_WORKING DATA:_
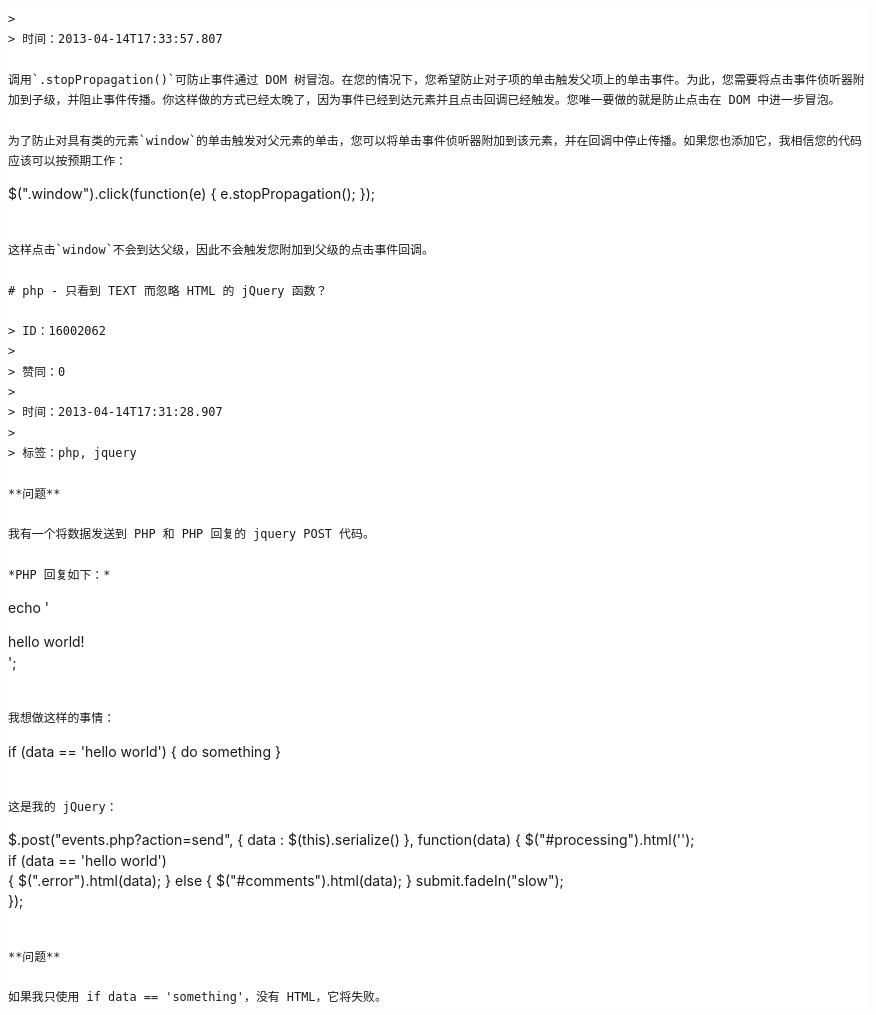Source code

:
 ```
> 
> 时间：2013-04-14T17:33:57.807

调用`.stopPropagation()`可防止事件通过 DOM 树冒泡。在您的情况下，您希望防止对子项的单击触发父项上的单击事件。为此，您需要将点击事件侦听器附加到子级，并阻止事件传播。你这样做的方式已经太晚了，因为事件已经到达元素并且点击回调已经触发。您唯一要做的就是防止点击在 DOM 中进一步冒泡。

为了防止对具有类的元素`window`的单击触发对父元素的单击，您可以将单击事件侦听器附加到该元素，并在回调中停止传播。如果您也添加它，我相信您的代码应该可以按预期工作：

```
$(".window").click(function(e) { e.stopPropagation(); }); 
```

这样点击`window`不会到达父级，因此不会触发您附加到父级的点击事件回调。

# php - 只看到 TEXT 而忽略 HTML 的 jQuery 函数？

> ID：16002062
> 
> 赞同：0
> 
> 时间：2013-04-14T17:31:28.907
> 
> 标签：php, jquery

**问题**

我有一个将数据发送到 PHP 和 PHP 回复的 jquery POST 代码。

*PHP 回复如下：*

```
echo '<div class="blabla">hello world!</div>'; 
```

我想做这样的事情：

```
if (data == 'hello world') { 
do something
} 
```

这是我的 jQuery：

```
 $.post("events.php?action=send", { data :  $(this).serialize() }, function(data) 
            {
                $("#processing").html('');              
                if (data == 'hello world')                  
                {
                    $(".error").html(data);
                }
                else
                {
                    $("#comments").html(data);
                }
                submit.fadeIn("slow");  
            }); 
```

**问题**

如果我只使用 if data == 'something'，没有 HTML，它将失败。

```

_EXERCISE DIRECTIONS:_ Write out the full listing verbatim, excluding its pictures.

_RESULT:_
Source code

:
 ```
> 
> 时间：2013-04-14T17:33:57.807

调用`.stopPropagation()`可防止事件通过 DOM 树冒泡。在您的情况下，您希望防止对子项的单击触发父项上的单击事件。为此，您需要将点击事件侦听器附加到子级，并阻止事件传播。你这样做的方式已经太晚了，因为事件已经到达元素并且点击回调已经触发。您唯一要做的就是防止点击在 DOM 中进一步冒泡。

为了防止对具有类的元素`window`的单击触发对父元素的单击，您可以将单击事件侦听器附加到该元素，并在回调中停止传播。如果您也添加它，我相信您的代码应该可以按预期工作：

```
$(".window").click(function(e) { e.stopPropagation(); }); 
```

这样点击`window`不会到达父级，因此不会触发您附加到父级的点击事件回调。

# php - 只看到 TEXT 而忽略 HTML 的 jQuery 函数？

> ID：16002062
> 
> 赞同：0
> 
> 时间：2013-04-14T17:31:28.907
> 
> 标签：php, jquery

**问题**

我有一个将数据发送到 PHP 和 PHP 回复的 jquery POST 代码。

*PHP 回复如下：*

```
echo '<div class="blabla">hello world!</div>'; 
```

我想做这样的事情：

```
if (data == 'hello world') { 
do something
} 
```

这是我的 jQuery：

```
 $.post("events.php?action=send", { data :  $(this).serialize() }, function(data) 
            {
                $("#processing").html('');              
                if (data == 'hello world')                  
                {
                    $(".error").html(data);
                }
                else
                {
                    $("#comments").html(data);
                }
                submit.fadeIn("slow");  
            }); 
```

**问题**

如果我只使用 if data == 'something'，没有 HTML，它将失败。

```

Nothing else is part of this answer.